The only guy I think the clips would consider is Ricky Davis


----------



## Avalanche (Nov 17, 2005)

XMATTHEWX said:


> How about Jaric for Szczerbiak?


in a heartbeat


----------



## Zuca (Dec 4, 2003)

Roscoe Sheed said:


> The only guy I think the clips would consider is Ricky Davis


Would Minny fans take a Ricky Davis for Maggette trade?


----------



## Samael (Sep 1, 2005)

Zuca said:


> Would Minny fans take a Ricky Davis for Maggette trade?


They are both the same players at least Ricky is not injury prone so probably no.


----------



## Pain5155 (May 28, 2006)

if the t-wolves get maggette, expect them to win the divison.


----------



## JBoog35 (Nov 21, 2005)

Maggette is a good strong player, but not gaining a lot by swapping the same position and Rashad is out so picking up an injury prone player would be a huge risk.


----------



## The King of the World (Dec 28, 2003)

They're similar offensively, but Maggette is twice the defender that Ricky is.

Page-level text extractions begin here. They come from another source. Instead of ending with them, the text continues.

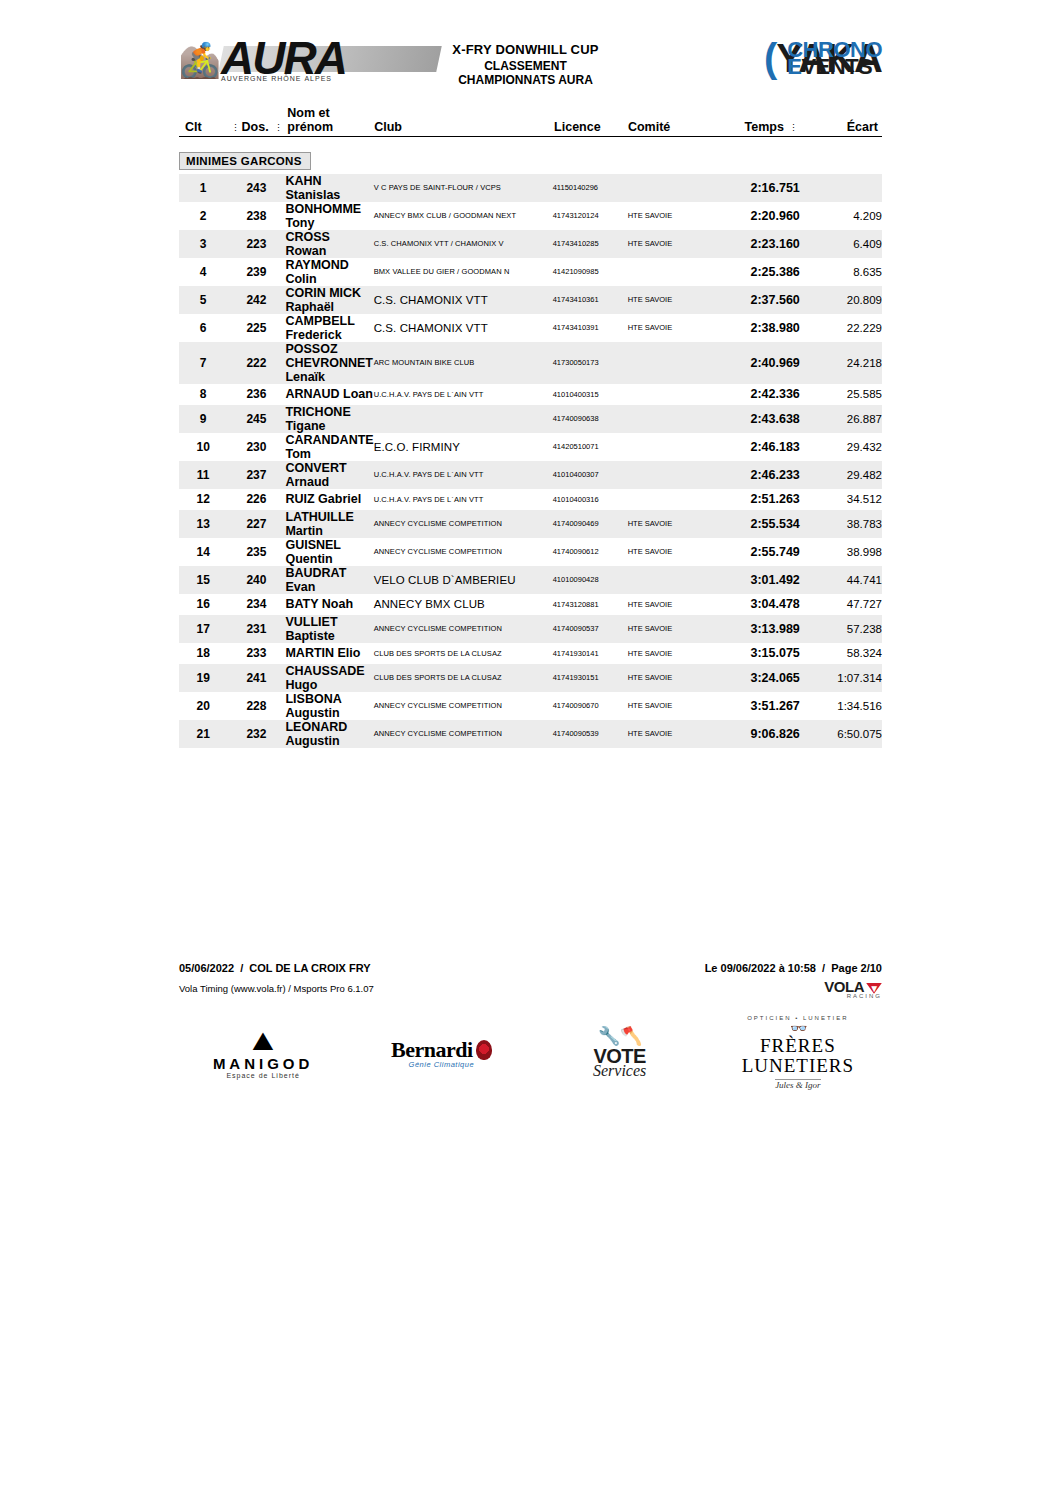🚵
AURA
AUVERGNE RHÔNE ALPES
X-FRY DONWHILL CUP
CLASSEMENT CHAMPIONNATS AURA
(YAKA
CHRONO
EVENTS
Clt
⋮Dos. ⋮
Nom et prénom
Club
Licence
Comité
Temps ⋮
Écart
MINIMES GARCONS
| 1 | 243 | KAHN Stanislas | V C PAYS DE SAINT-FLOUR / VCPS | 41150140296 | | 2:16.751 | |
| 2 | 238 | BONHOMME Tony | ANNECY BMX CLUB / GOODMAN NEXT | 41743120124 | HTE SAVOIE | 2:20.960 | 4.209 |
| 3 | 223 | CROSS Rowan | C.S. CHAMONIX VTT / CHAMONIX V | 41743410285 | HTE SAVOIE | 2:23.160 | 6.409 |
| 4 | 239 | RAYMOND Colin | BMX VALLEE DU GIER / GOODMAN N | 41421090985 | | 2:25.386 | 8.635 |
| 5 | 242 | CORIN MICK Raphaël | C.S. CHAMONIX VTT | 41743410361 | HTE SAVOIE | 2:37.560 | 20.809 |
| 6 | 225 | CAMPBELL Frederick | C.S. CHAMONIX VTT | 41743410391 | HTE SAVOIE | 2:38.980 | 22.229 |
| 7 | 222 | POSSOZ CHEVRONNET Lenaïk | ARC MOUNTAIN BIKE CLUB | 41730050173 | | 2:40.969 | 24.218 |
| 8 | 236 | ARNAUD Loan | U.C.H.A.V. PAYS DE L`AIN VTT | 41010400315 | | 2:42.336 | 25.585 |
| 9 | 245 | TRICHONE Tigane | | 41740090638 | | 2:43.638 | 26.887 |
| 10 | 230 | CARANDANTE Tom | E.C.O. FIRMINY | 41420510071 | | 2:46.183 | 29.432 |
| 11 | 237 | CONVERT Arnaud | U.C.H.A.V. PAYS DE L`AIN VTT | 41010400307 | | 2:46.233 | 29.482 |
| 12 | 226 | RUIZ Gabriel | U.C.H.A.V. PAYS DE L`AIN VTT | 41010400316 | | 2:51.263 | 34.512 |
| 13 | 227 | LATHUILLE Martin | ANNECY CYCLISME COMPETITION | 41740090469 | HTE SAVOIE | 2:55.534 | 38.783 |
| 14 | 235 | GUISNEL Quentin | ANNECY CYCLISME COMPETITION | 41740090612 | HTE SAVOIE | 2:55.749 | 38.998 |
| 15 | 240 | BAUDRAT Evan | VELO CLUB D`AMBERIEU | 41010090428 | | 3:01.492 | 44.741 |
| 16 | 234 | BATY Noah | ANNECY BMX CLUB | 41743120881 | HTE SAVOIE | 3:04.478 | 47.727 |
| 17 | 231 | VULLIET Baptiste | ANNECY CYCLISME COMPETITION | 41740090537 | HTE SAVOIE | 3:13.989 | 57.238 |
| 18 | 233 | MARTIN Elio | CLUB DES SPORTS DE LA CLUSAZ | 41741930141 | HTE SAVOIE | 3:15.075 | 58.324 |
| 19 | 241 | CHAUSSADE Hugo | CLUB DES SPORTS DE LA CLUSAZ | 41741930151 | HTE SAVOIE | 3:24.065 | 1:07.314 |
| 20 | 228 | LISBONA Augustin | ANNECY CYCLISME COMPETITION | 41740090670 | HTE SAVOIE | 3:51.267 | 1:34.516 |
| 21 | 232 | LEONARD Augustin | ANNECY CYCLISME COMPETITION | 41740090539 | HTE SAVOIE | 9:06.826 | 6:50.075 |
05/06/2022 / COL DE LA CROIX FRY
Le 09/06/2022 à 10:58 / Page 2/10
Vola Timing (www.vola.fr) / Msports Pro 6.1.07
VOLA▼
RACING
⛰
MANIGOD
Espace de Liberté
Bernardi
Génie Climatique
🔧🪓
VOTE
Services
OPTICIEN • LUNETIER
👓
FRÈRES LUNETIERS
Jules & Igor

If Maggette wasn't injury prone, this is would be a wash for me. But the fact that he's missed so many games is tough to ignore.


----------



## abwowang (Mar 7, 2006)

as i recall, minnesota is very low in free throw attempts... adding maggette would really help that. 

i think if we could trade ricky for maggette... i would do it. just cause when healthy... maggette is better than ricky, very simple. And with all this health talk, maggette supposedly is getting stronger and more set to play.


----------



## Avalanche (Nov 17, 2005)

i'd very much rather maggette than ricky.
just a better all around player, definately a trade ill do.
health is always an issue with any player but mags would be worth the risk


----------



## ScottVdub (Jul 9, 2002)

minnesota better go and get maggette, kg and him could play some ball together. He fills some space in minnesotas gaps in my opinion.


----------



## Avalanche (Nov 17, 2005)

james/maggette/KG is a pretty solid 1,2,3

close to the cassel,spree,KG team


----------



## abwowang (Mar 7, 2006)

james, maggette, kg and foye would make playoffs for sure.


----------



## Ruff Draft (Nov 21, 2004)

How is Maggette THAT much better then Ricky Davis?


----------



## Avalanche (Nov 17, 2005)

XMATTHEWX said:


> How is Maggette THAT much better then Ricky Davis?


defence
same offense really, but mags and ricky are in different leagues defensively


----------



## moss_is_1 (Jun 14, 2004)

Avalanche said:


> defence
> same offense really, but mags and ricky are in different leagues defensively


That and Mags is a monster, he's around 6-8 and he's just ripped as Ricky is about 6'5" and is a little scrawny, so Mags is a true SF and Ricky is more of a SG.


----------



## Zuca (Dec 4, 2003)

moss_is_1 said:


> That and Mags is a monster, he's around 6-8 and he's just ripped as Ricky is about 6'5" and is a little scrawny, so Mags is a true SF and Ricky is more of a SG.


No, Maggs is 6-6, while Ricky is 6-7...


----------



## abwowang (Mar 7, 2006)

maggette is 6 6 228 pounds. cut as hell. real low body fat.. 

but maggette is a good rebounder for a SG/SF


----------



## Ruff Draft (Nov 21, 2004)

They both are good rebounders. I would take Maggette's getting to the line over Ricky's ball movement though :-\ Sorry Rick.


----------